Systems “work at their borders”

It states that “high load means that installation systems must operate at their limits, which leads to load, increased wear, reduced installation reliability and the need for increased maintenance.”

Thus, even greater use resulted in less time for maintenance, although more maintenance was required simply because of such hard work of the factories.

The result is plant breakage.

Eskom says that the rate of unplanned energy losses at its plants (the amount of power lost due to breakdowns) was “consistent or better than analogues before 2011”, after which the impact of artificially high energy availability and decisions to start the installation were too harsh . during the previous decade began to take their gifts.

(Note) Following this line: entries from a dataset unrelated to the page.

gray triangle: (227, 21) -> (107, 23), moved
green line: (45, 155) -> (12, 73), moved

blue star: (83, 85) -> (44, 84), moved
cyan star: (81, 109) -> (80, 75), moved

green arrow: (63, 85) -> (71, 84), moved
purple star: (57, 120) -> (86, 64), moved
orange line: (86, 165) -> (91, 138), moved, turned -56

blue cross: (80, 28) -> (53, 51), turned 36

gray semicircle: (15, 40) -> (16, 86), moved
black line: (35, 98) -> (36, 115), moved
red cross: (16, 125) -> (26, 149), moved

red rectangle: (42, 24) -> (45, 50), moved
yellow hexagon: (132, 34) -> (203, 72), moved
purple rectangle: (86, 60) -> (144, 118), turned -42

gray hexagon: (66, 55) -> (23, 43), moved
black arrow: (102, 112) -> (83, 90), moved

This emphasizes that there are “many influencing factors” but that “the root cause is constantly running with a high level of utilization over the years”.

Over the past week, breakdowns have ranged from ± 15,000 MW to ± 18,000 MW.

Source: Eskom

Eskom argues that this cycle can only be broken if there are sufficient funds and space in which to perform maintenance. Both remain a problem.

Eskom is currently counting on annual aid payments from the government to service its huge pile of debt (technically, interest on that).

And the utility desperately needs between 4,000 MW and 6,000 MW of supplies to be added to the “foreign market” grid so that it has the margin to return its coal fleet to some stability.

This shocked the government about the relevance of this back in December 2019.

The idea that its EAF will someday return to 75% – which includes the latest comprehensive plan of government resources (2019) – is fantastic.

But an EAF of 70% or even 65% will make a big difference in the next few years, even if many of Eskom’s old coal-fired power plants are decommissioned by 2030.